Electrospun PGA/gelatin nanofibrous scaffolds and their potential application in vascular tissue engineering

• Published in: International journal of nanomedicine Vol. 6; no. default; pp. 2133 - 2141
• Main Authors: Hajiali, Hadi, Shahgasempour, Shapour, Naimi-Jamal, M Reza, Peirovi, Habibullah
• Format: Journal Article
• Language: English
• Published: New Zealand Dove Press 01.01.2011; Dove Medical Press
• Subjects: Biocompatible Materials - chemistry; biocompatible scaffold; Calorimetry, Differential Scanning; Cell Adhesion - drug effects; Cell Survival - drug effects; Cells, Cultured; Elastic Modulus; gelatin; Gelatin - chemistry; Gelatin - pharmacology; Human Umbilical Vein Endothelial Cells - cytology; Humans; nanofiber; Nanofibers - chemistry; Nanotechnology; Original Research; polyglycolic acid; Polyglycolic Acid - chemistry; Polyglycolic Acid - pharmacology; Spectroscopy, Fourier Transform Infrared; Tensile Strength; Tissue Engineering; Tissue Scaffolds - chemistry; Umbilical Arteries - cytology; vascular tissue engineering; vascular tissue engineering; biocompatible scaffold; polyglycolic acid; gelatin; nanofiber
• ISSN: 1178-2013; 1176-9114; 1178-2013
• DOI: 10.2147/ijn.s24312

In this study, gelatin was blended with polyglycolic acid (PGA) at different ratios (0, 10, 30, and 50 wt%) and electrospun. The morphology and structure of the scaffolds were characterized by scanning electron microscopy, Fourier transform infrared spectroscopy, and differential scanning calorimetry. The mechanical properties were also measured by the tensile test. Furthermore, for biocompatibility assessment, human umbilical vein endothelial cells and human umbilical artery smooth muscle cells were cultured on these scaffolds, and cell attachment and viability were evaluated.
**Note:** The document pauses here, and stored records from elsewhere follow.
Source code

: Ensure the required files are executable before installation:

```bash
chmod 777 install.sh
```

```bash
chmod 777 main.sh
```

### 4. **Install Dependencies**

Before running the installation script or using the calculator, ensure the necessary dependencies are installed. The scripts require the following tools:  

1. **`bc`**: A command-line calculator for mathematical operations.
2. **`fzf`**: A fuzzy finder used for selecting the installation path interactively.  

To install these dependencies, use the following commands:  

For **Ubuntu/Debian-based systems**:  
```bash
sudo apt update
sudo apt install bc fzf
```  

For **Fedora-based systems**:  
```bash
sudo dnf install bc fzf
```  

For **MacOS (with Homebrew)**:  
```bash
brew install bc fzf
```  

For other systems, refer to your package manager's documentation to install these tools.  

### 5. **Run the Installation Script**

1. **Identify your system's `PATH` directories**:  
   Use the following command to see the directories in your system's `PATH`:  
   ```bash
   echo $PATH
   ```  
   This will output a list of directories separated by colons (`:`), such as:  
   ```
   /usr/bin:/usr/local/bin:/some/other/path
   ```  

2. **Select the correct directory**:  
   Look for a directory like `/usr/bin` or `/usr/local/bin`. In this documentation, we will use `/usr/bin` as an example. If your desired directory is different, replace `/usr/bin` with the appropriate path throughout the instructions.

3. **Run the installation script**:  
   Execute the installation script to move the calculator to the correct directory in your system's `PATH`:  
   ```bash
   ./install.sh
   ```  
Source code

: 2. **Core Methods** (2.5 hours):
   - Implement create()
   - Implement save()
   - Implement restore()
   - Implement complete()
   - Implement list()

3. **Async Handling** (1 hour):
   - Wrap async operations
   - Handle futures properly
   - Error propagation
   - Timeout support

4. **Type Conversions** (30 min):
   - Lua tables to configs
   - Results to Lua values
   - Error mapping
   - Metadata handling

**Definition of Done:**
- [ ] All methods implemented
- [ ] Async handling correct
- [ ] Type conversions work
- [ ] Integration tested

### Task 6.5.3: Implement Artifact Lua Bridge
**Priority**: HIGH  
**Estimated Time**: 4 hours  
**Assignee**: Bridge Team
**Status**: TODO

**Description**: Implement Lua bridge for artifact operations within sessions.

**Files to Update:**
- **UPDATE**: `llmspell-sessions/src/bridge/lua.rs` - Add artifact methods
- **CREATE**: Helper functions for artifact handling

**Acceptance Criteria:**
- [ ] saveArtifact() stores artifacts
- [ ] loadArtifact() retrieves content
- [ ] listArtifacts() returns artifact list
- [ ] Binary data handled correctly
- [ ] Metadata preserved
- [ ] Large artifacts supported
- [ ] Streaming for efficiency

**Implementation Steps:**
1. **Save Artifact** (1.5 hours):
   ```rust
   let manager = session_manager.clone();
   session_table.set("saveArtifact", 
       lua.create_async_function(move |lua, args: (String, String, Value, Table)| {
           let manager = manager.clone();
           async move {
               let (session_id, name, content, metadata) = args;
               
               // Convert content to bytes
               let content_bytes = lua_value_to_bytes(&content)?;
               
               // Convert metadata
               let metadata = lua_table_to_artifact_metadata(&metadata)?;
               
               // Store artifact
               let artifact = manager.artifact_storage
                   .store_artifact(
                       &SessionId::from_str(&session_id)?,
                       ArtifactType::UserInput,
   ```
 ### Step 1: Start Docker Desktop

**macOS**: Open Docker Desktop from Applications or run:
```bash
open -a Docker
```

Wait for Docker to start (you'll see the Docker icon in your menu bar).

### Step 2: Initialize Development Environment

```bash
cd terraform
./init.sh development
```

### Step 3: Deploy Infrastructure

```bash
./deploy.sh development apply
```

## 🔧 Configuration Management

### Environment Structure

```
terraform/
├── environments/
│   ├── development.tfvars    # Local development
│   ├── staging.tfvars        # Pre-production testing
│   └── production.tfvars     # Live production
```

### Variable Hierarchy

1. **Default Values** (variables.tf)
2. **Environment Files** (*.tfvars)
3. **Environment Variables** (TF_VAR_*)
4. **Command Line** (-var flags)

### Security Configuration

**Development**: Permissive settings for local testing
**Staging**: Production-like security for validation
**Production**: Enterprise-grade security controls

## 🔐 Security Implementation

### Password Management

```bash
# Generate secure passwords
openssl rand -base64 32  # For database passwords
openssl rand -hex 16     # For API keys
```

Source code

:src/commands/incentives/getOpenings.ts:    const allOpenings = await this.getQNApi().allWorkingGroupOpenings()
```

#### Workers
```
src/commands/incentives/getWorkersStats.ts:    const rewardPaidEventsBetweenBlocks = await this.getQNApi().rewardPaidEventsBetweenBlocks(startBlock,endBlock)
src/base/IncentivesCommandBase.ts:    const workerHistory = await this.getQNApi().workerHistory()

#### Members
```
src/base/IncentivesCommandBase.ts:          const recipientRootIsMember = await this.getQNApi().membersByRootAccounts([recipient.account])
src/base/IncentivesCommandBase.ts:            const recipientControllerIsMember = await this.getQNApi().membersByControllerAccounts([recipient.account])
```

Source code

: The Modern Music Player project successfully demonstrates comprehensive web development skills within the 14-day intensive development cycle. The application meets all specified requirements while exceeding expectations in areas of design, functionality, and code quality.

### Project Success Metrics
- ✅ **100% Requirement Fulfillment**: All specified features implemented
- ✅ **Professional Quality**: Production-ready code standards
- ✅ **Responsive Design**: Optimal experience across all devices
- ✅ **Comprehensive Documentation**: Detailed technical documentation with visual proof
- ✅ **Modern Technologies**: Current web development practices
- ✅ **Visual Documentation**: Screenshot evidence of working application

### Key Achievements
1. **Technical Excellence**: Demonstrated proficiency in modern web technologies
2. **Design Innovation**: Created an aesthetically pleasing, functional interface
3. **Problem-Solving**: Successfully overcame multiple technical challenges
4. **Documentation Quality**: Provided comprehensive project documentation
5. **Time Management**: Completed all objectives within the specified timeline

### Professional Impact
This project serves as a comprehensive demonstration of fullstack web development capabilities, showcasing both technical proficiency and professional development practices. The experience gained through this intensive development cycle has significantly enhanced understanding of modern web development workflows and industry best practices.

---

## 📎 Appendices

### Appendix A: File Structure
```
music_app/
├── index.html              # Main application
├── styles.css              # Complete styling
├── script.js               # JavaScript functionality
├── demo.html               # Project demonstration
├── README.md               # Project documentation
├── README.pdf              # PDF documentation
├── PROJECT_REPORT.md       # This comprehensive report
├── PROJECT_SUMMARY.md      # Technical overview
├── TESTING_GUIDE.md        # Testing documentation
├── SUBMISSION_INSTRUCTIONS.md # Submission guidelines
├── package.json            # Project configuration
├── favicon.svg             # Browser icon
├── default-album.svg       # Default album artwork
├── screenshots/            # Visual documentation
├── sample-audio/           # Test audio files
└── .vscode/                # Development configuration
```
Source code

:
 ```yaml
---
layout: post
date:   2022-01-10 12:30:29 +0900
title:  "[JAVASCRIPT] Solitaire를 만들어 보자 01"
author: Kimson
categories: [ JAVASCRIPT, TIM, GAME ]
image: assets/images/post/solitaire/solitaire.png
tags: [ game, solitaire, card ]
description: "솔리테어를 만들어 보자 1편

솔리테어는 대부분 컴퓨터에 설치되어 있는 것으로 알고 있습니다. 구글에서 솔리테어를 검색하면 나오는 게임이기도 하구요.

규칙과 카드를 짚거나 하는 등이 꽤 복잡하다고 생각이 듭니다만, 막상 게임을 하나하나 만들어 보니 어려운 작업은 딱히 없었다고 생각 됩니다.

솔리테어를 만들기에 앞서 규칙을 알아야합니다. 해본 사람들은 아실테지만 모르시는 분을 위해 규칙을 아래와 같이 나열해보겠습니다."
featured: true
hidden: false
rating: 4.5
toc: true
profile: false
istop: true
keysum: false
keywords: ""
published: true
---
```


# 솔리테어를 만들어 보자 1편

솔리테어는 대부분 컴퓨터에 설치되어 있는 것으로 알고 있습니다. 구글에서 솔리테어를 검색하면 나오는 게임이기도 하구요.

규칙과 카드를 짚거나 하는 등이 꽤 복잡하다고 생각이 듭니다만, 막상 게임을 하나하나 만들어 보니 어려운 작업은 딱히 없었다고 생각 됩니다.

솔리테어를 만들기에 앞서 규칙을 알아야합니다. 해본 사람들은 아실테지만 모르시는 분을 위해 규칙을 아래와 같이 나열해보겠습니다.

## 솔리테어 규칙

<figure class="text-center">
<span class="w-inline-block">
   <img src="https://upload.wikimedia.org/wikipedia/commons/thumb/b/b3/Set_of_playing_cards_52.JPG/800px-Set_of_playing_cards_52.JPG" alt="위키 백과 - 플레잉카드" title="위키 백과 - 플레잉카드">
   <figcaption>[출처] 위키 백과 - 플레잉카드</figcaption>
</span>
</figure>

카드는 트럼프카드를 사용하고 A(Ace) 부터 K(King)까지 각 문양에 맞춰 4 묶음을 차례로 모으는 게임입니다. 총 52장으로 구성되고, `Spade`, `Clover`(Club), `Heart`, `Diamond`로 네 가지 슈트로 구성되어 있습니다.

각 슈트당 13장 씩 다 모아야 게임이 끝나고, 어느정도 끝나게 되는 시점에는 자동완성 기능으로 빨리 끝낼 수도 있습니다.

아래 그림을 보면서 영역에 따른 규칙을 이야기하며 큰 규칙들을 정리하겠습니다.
PGA with 10 wt% gelatin enhanced the endothelial cells whilst PGA with 30 wt% gelatin increased smooth muscle cell adhesion, penetration, and viability compared with the other scaffold blends. Additionally, with the increase in gelatin content, the mechanical properties of the scaffolds were improved due to interaction between PGA and gelatin, as revealed by Fourier transform infrared spectroscopy and differential scanning calorimetry. Incorporation of gelatin improves the biological and mechanical properties of PGA, making promising scaffolds for vascular tissue engineering.